# Dog Pics that I Can Use?



## Cory (May 20, 2016)

A group in my town is putting together a dog park ( https://lmtdogpark.com/ ) with private efforts so it's a whole community thing. They asked me for some pictures of dogs so I thought maybe the best way to go is worldwide through this site if that's OK. 
 It's entirely not for profit and not government run or anything else so if anyone has any dog pics that they don't mind me passing along you'd be the man. If a go, posting and then emailing to me at [email protected] would be great and you'll be doing a massive community service.
Hope that's OK to post here.
Thanks.


----------



## Mikehit (May 20, 2016)

If you have no luck here there is a collection called 'Creative Commons' images have been listed as royalty free for use with no payment (not a single collection as such but image flagged on numerous sites as 'creative commons'). 
You can search 'Creative Commons images dogs' and you will find loads of images.

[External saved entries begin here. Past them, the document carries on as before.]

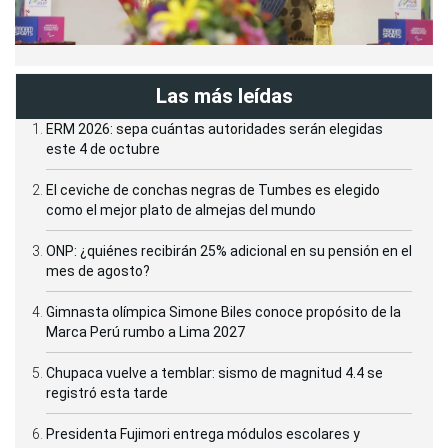
Las más leídas
ERM 2026: sepa cuántas autoridades serán elegidas
este 4 de octubre
El ceviche de conchas negras de Tumbes es elegido
como el mejor plato de almejas del mundo
ONP: ¿quiénes recibirán 25% adicional en su pensión en el
mes de agosto?
Gimnasta olímpica Simone Biles conoce propósito de la
Marca Perú rumbo a Lima 2027
Chupaca vuelve a temblar: sismo de magnitud 4.4 se
registró esta tarde
Presidenta Fujimori entrega módulos escolares y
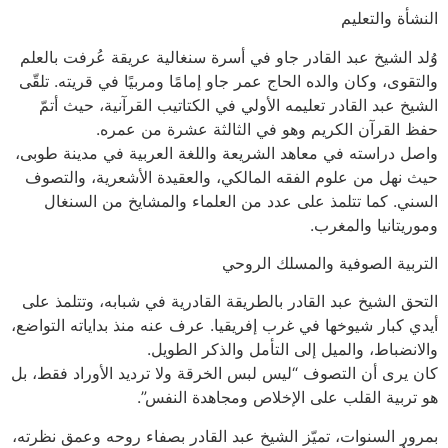
النشأة والتعليم
وُلد الشيخ عبد القادر جاو في أسرة سنغالية عريقة عُرفت بالعلم
والتقوى، وكان والده الحاج عمر جاو إمامًا ومربيًا في قريته. تلقّى
الشيخ عبد القادر تعليمه الأولي في الكتاتيب القرآنية، حيث أتمّ
حفظ القرآن الكريم وهو في الثالثة عشرة من عمره.
واصل دراسته في معاهد الشريعة واللغة العربية في مدينة طوبى،
حيث نهل من علوم الفقه المالكي، والعقيدة الأشعرية، والتصوف
السني. كما تتلمذ على عدد من العلماء والمشايخ من السنغال
وموريتانيا والمغرب.
التربية الصوفية والمسلك الروحي
التحق الشيخ عبد القادر بالطريقة القادرية في شبابه، وتتلمذ على
أيدي كبار شيوخها في غرب إفريقيا. عرف عنه منذ بداياته التواضع،
والانضباط، والميل إلى التأمل والذكر الطويل.
كان يرى أن التصوف “ليس لبس الخرقة ولا ترديد الأوراد فقط، بل
هو تربية القلب على الإخلاص ومجاهدة النفس”.
بمرور السنوات، تميّز الشيخ عبد القادر بصفاء روحه وعمق نظرته،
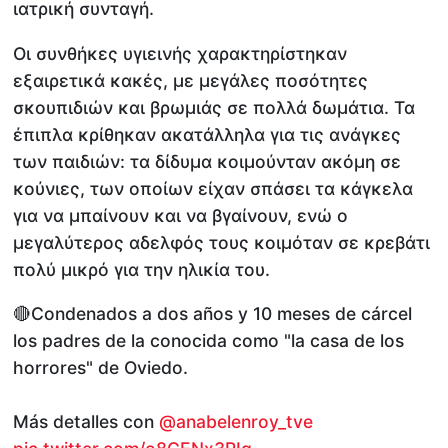
ιατρική συνταγή.
Οι συνθήκες υγιεινής χαρακτηρίστηκαν
εξαιρετικά κακές, με μεγάλες ποσότητες
σκουπιδιών και βρωμιάς σε πολλά δωμάτια. Τα
έπιπλα κρίθηκαν ακατάλληλα για τις ανάγκες
των παιδιών: τα δίδυμα κοιμούνταν ακόμη σε
κούνιες, των οποίων είχαν σπάσει τα κάγκελα
για να μπαίνουν και να βγαίνουν, ενώ ο
μεγαλύτερος αδελφός τους κοιμόταν σε κρεβάτι
πολύ μικρό για την ηλικία του.
🔴Condenados a dos años y 10 meses de cárcel
los padres de la conocida como "la casa de los
horrores" de Oviedo.
Más detalles con
@anabelenroy_tve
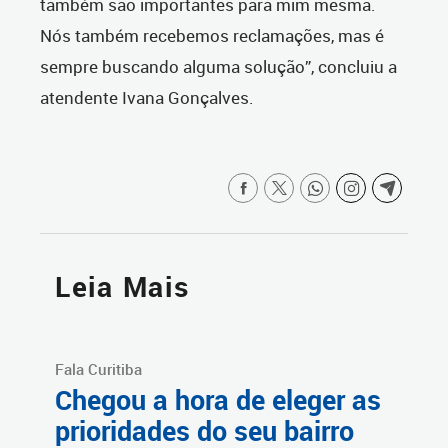
também são importantes para mim mesma.
Nós também recebemos reclamações, mas é
sempre buscando alguma solução”, concluiu a
atendente Ivana Gonçalves.
Leia Mais
Fala Curitiba
Chegou a hora de eleger as
prioridades do seu bairro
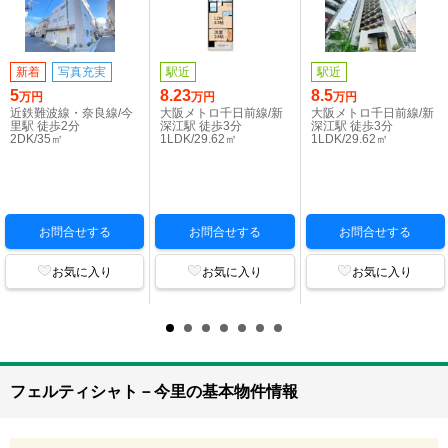
新着
写真充実
駅近
駅近
5
8.23
8.5
万円
万円
万円
近鉄難波線・奈良線/今
大阪メトロ千日前線/新
大阪メトロ千日前線/新
里駅 徒歩2分
深江駅 徒歩3分
深江駅 徒歩3分
2DK/35㎡
1LDK/29.62㎡
1LDK/29.62㎡
お問合せする
お問合せする
お問合せする
お気に入り
お気に入り
お気に入り
フェルティシャト－今里の基本物件情報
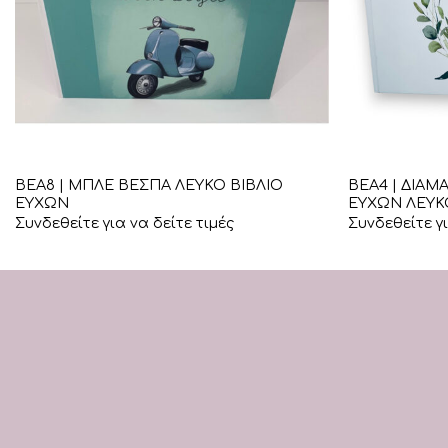
+
+
ΒΕΑ8 | ΜΠΛΕ ΒΕΣΠΑ ΛΕΥΚΟ ΒΙΒΛΙΟ
ΒΕΑ4 | ΔΙΑΜ
ΕΥΧΩΝ
ΕΥΧΩΝ ΛΕΥΚ
Συνδεθείτε για να δείτε τιμές
Συνδεθείτε γι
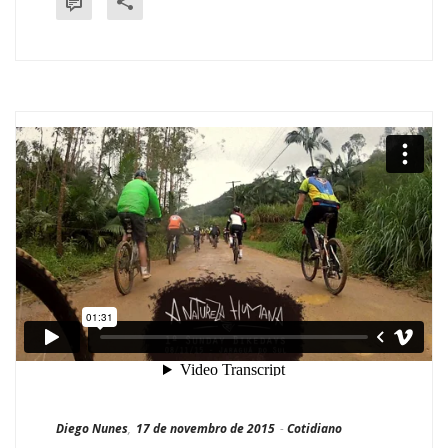
Diego Nunes
,
17 de novembro de 2015
-
Cotidiano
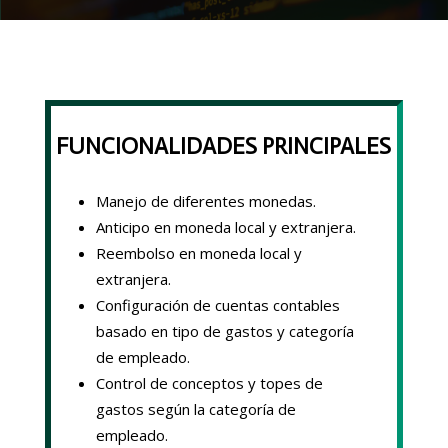
FUNCIONALIDADES PRINCIPALES
Manejo de diferentes monedas.
Anticipo en moneda local y extranjera.
Reembolso en moneda local y
extranjera.
Configuración de cuentas contables
basado en tipo de gastos y categoría
de empleado.
Control de conceptos y topes de
gastos según la categoría de
empleado.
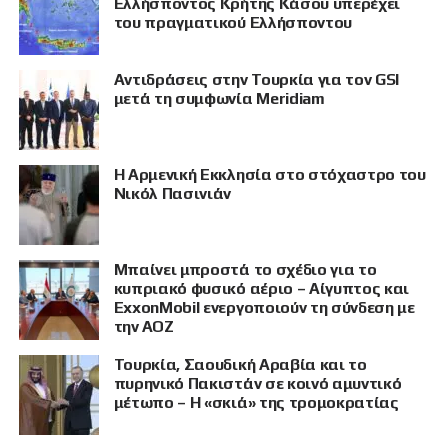
Ελλήσποντος Κρήτης Κάσου υπερέχει
του πραγματικού Ελλήσποντου
Αντιδράσεις στην Τουρκία για τον GSI
μετά τη συμφωνία Meridiam
Η Αρμενική Εκκλησία στο στόχαστρο του
Νικόλ Πασινιάν
Μπαίνει μπροστά το σχέδιο για το
κυπριακό φυσικό αέριο – Αίγυπτος και
ExxonMobil ενεργοποιούν τη σύνδεση με
την ΑΟΖ
Τουρκία, Σαουδική Αραβία και το
πυρηνικό Πακιστάν σε κοινό αμυντικό
μέτωπο – Η «σκιά» της τρομοκρατίας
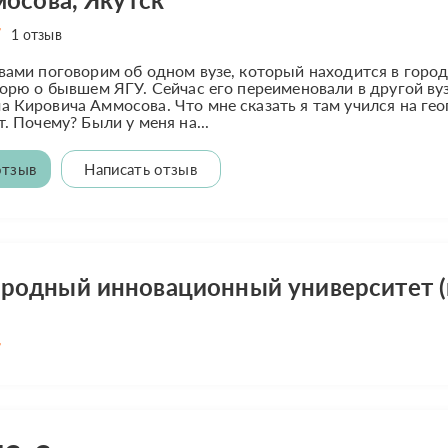
1 отзыв
вами поговорим об одном вузе, который находится в горо
ворю о бывшем ЯГУ. Сейчас его переименовали в другой в
 Кировича Аммосова. Что мне сказать я там учился на гео
. Почему? Были у меня на...
отзыв
Написать отзыв
одный инновационный университет (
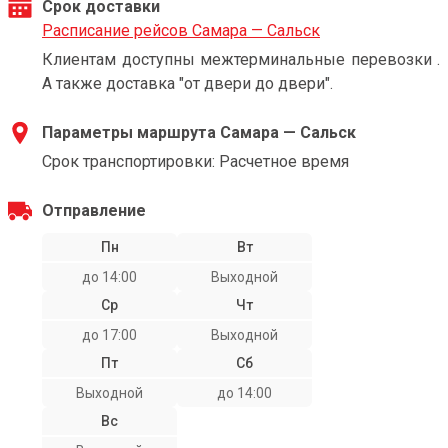
Срок доставки
Расписание рейсов Самара — Сальск
Клиентам доступны межтерминальные перевозки .
А также доставка "от двери до двери".
Параметры маршрута Самара — Сальск
Срок транспортировки: Расчетное время
Отправление
Пн
Вт
до 14:00
Выходной
Ср
Чт
до 17:00
Выходной
Пт
Сб
Выходной
до 14:00
Вс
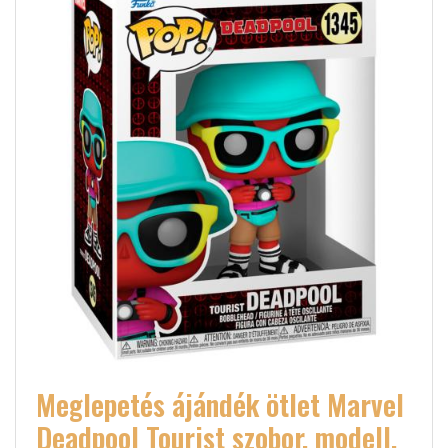
Meglepetés ájándék ötlet Marvel
Deadpool Tourist szobor, modell,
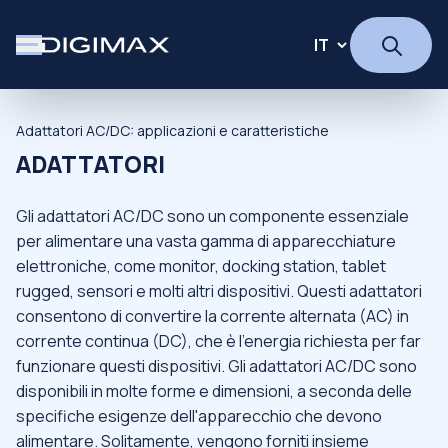
Adattatori AC/DC: applicazioni e caratteristiche
ADATTATORI
Gli adattatori AC/DC sono un componente essenziale
per alimentare una vasta gamma di apparecchiature
elettroniche, come monitor, docking station, tablet
rugged, sensori e molti altri dispositivi. Questi adattatori
consentono di convertire la corrente alternata (AC) in
corrente continua (DC), che è l'energia richiesta per far
funzionare questi dispositivi. Gli adattatori AC/DC sono
disponibili in molte forme e dimensioni, a seconda delle
specifiche esigenze dell'apparecchio che devono
alimentare. Solitamente, vengono forniti insieme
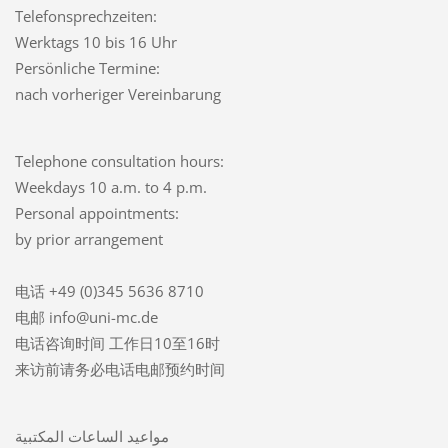
Telefonsprechzeiten:
Werktags 10 bis 16 Uhr
Persönliche Termine:
nach vorheriger Vereinbarung
Telephone consultation hours:
Weekdays 10 a.m. to 4 p.m.
Personal appointments:
by prior arrangement
电话 +49 (0)345 5636 8710
电邮 info@uni-mc.de
电话咨询时间 工作日10至16时
来访前请务必电话电邮预约时间
مواعيد الساعات المكتبية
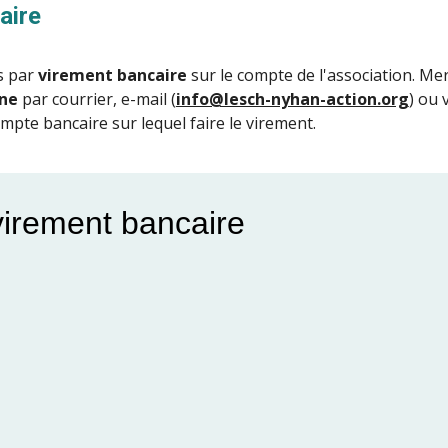
aire
 par 
virement bancaire
one
 par courrier, e-mail (
info@lesch-nyhan-action.org
) ou 
pte bancaire sur lequel faire le virement.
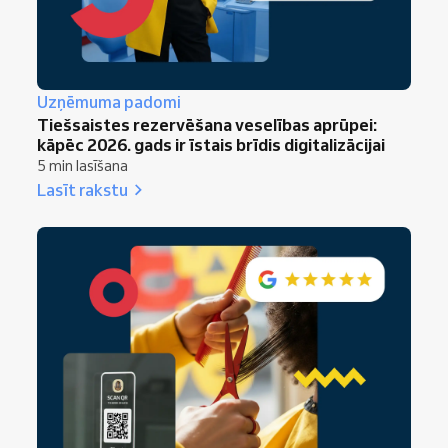
Uzņēmuma padomi
Tiešsaistes rezervēšana veselības aprūpei:
kāpēc 2026. gads ir īstais brīdis digitalizācijai
5 min lasīšana
Lasīt rakstu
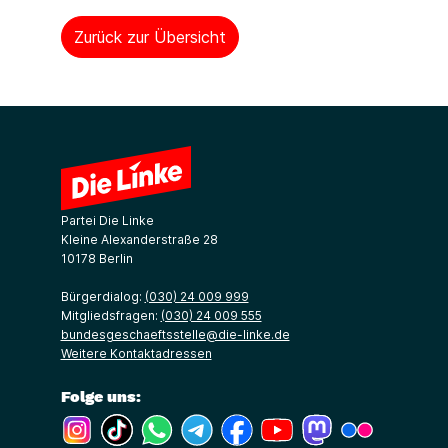
Zurück zur Übersicht
Partei Die Linke
Kleine Alexanderstraße 28
10178 Berlin
Bürgerdialog:
(030) 24 009 999
Mitgliedsfragen:
(030) 24 009 555
bundesgeschaeftsstelle@die-linke.de
Weitere Kontaktadressen
Folge uns:
(Link öffnet ein neues Fenster)
(Link öffnet ein neues Fenster)
(Link öffnet ein neues Fenster)
(Link öffnet ein neues Fenster)
(Link öffnet ein neues Fenster)
(Link öffnet ein neues Fe
(Link öffnet ein n
(Link öffne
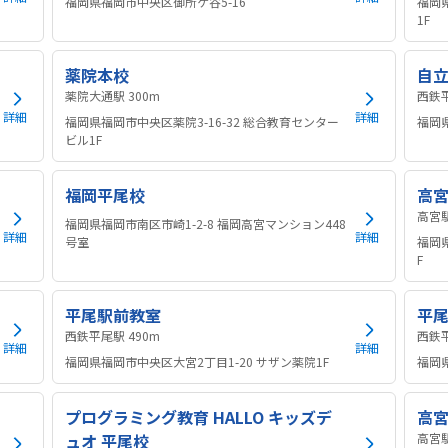
福岡県福岡市中央区御所ケ谷5-16
福岡
1F
薬院本校
自立
薬院大通駅 300m
詳細
詳細
福岡県福岡市中央区薬院3-16-32 総合教育センター
福岡県
ビル1F
福岡平尾校
高
福岡県福岡市南区市崎1-2-8 福岡高宮マンション448
詳細
詳細
号室
福岡県
F
平尾駅前教室
平
西鉄平尾駅 490m
詳細
詳細
福岡県福岡市中央区大宮2丁目1-20 サザン薬院1F
福岡県
プログラミング教育 HALLO キッズデ
高
ュオ 平尾校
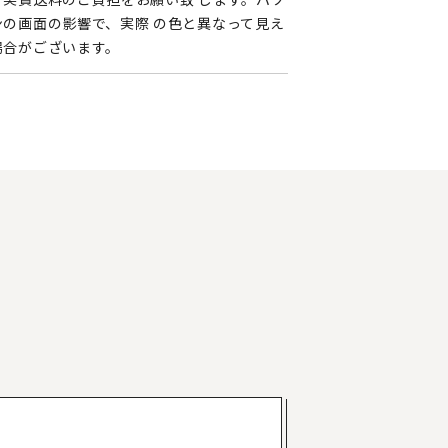
ンの画面の影響で、実際 の色と異なって見え
場合がございます。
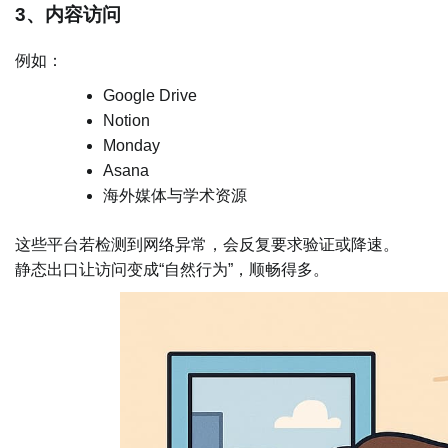
3、内容访问
例如：
Google Drive
Notion
Monday
Asana
海外媒体与学术资源
这些平台若检测到网络异常，会反复要求验证或降速。
静态出口让访问变成“自然行为”，顺畅得多。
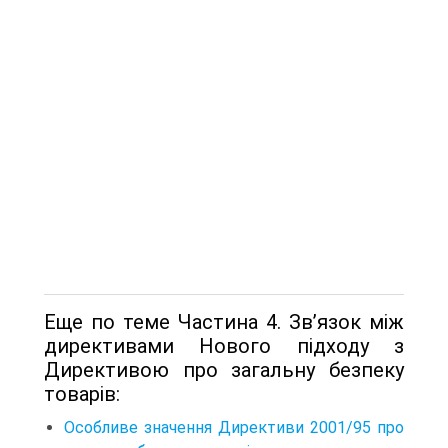
Еще по теме Частина 4. Зв’язок між
директивами Нового підходу з
Директивою про загальну безпеку
товарів:
Особливе значення Директиви 2001/95 про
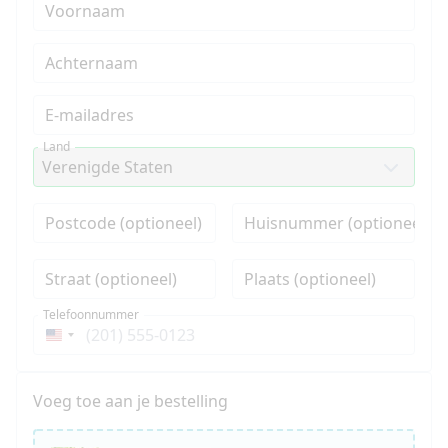
Voornaam
Achternaam
E-mailadres
Land
Postcode (optioneel)
Huisnummer (optioneel)
Straat (optioneel)
Plaats (optioneel)
Telefoonnummer
Verenigde
Staten
+1
Voeg toe aan je bestelling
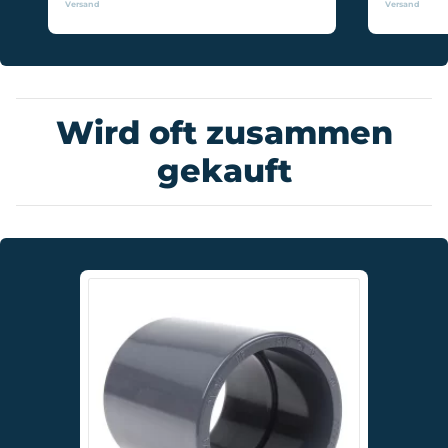
Versand
Versand
Wird oft zusammen
gekauft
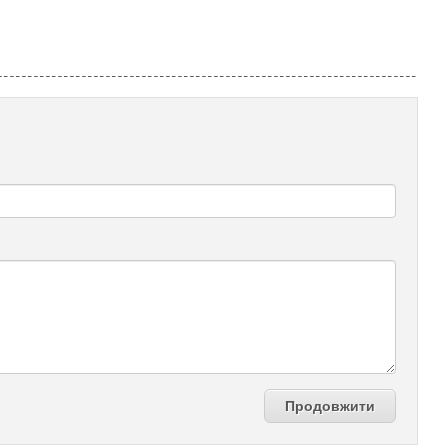
Продовжити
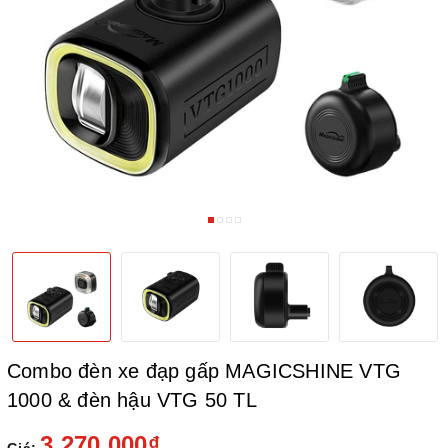
Combo đèn xe đạp gấp MAGICSHINE VTG
1000 & đèn hậu VTG 50 TL
3.270.000₫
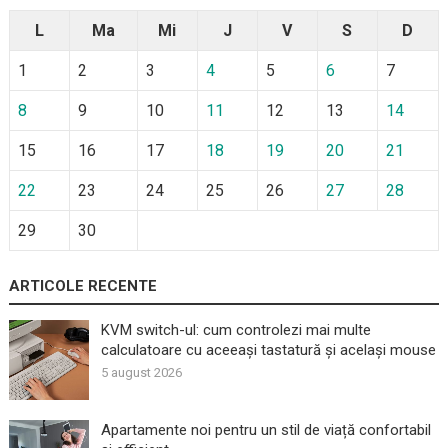
L
Ma
Mi
J
V
S
D
1
2
3
4
5
6
7
8
9
10
11
12
13
14
15
16
17
18
19
20
21
22
23
24
25
26
27
28
29
30
ARTICOLE RECENTE
KVM switch-ul: cum controlezi mai multe
calculatoare cu aceeași tastatură și același mouse
5 august 2026
Apartamente noi pentru un stil de viață confortabil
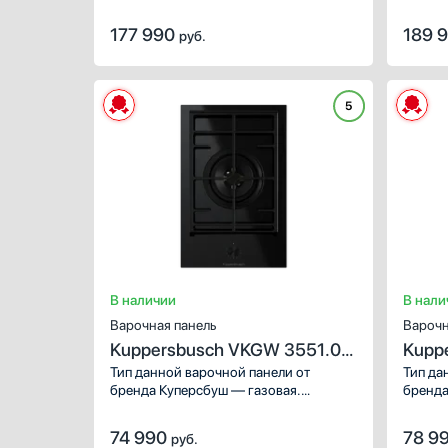
стандартной и повышенной
Чугунная
и реж
мощности.
Power.
Зв
Индивидуальные чугунные
177 990
189 
руб.
вровен
решетки для всех конфорок
З
Составные чугунные решетки
В
Д
Показать все
5
Показа
Встроенная вытяжка
Есть
В наличии
В нали
Варочная панель
Варочн
Kuppersbusch VKGW 3551.0
Kupp
SR-E5
SR-E
Тип данной варочной панели от
Тип да
бренда Куперсбуш — газовая.
бренда
Используйте ее для приготовления
Исполь
любимых блюд и совершенствования
любимы
74 990
78 9
руб.
кулинарных умений. Обратите
кулина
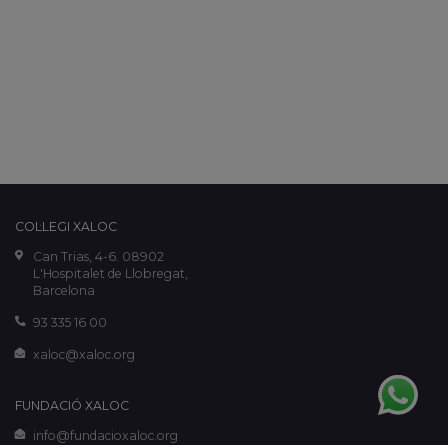
COL·LEGI XALOC
Can Trias, 4-6. 08902
L'Hospitalet de Llobregat,
Barcelona
93 335 16 00
xaloc@xaloc.org
FUNDACIÓ XALOC
info@fundacioxaloc.org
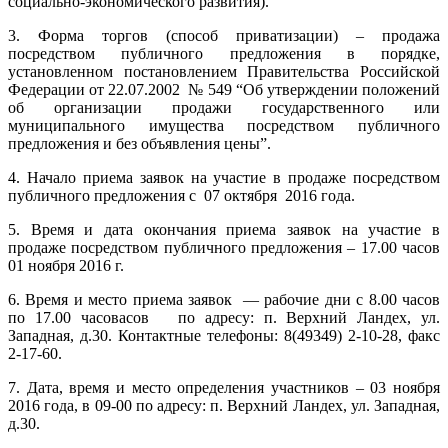
социально-экономического развития).
3. Форма торгов (способ приватизации) – продажа
посредством публичного предложения в порядке,
установленном постановлением Правительства Российской
Федерации от 22.07.2002 № 549 “Об утверждении положений
об организации продажи государственного или
муниципального имущества посредством публичного
предложения и без объявления цены”.
4. Начало приема заявок на участие в продаже посредством
публичного предложения с 07 октября 2016 года.
5. Время и дата окончания приема заявок на участие в
продаже посредством публичного предложения – 17.00 часов
01 ноября 2016 г.
6. Время и место приема заявок — рабочие дни с 8.00 часов
по 17.00 часовасов по адресу: п. Верхний Ландех, ул.
Западная, д.30. Контактные телефоны: 8(49349) 2-10-28, факс
2-17-60.
7. Дата, время и место определения участников – 03 ноября
2016 года, в 09-00 по адресу: п. Верхний Ландех, ул. Западная,
д.30.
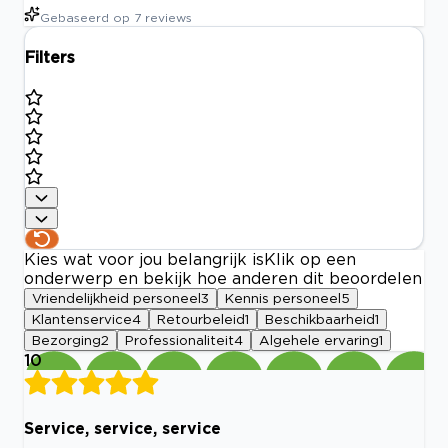
Gebaseerd op
7
reviews
Filters
Kies wat voor jou belangrijk is
Klik op een
onderwerp en bekijk hoe anderen dit beoordelen
Vriendelijkheid personeel
3
Kennis personeel
5
Klantenservice
4
Retourbeleid
1
Beschikbaarheid
1
Bezorging
2
Professionaliteit
4
Algehele ervaring
1
10
Service, service, service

Read the T&C because some want an accreditation on the image but a lot don't.


----------



## AcutancePhotography (May 20, 2016)

http://www.123rf.com/stock-photo/dog_park.html

Or just enter royalty free photographs dog parks in to the googles. 

Good luck with project. Dog parks are a good thing.


----------



## Cory (May 20, 2016)

Thanks. Very much appreciated.


----------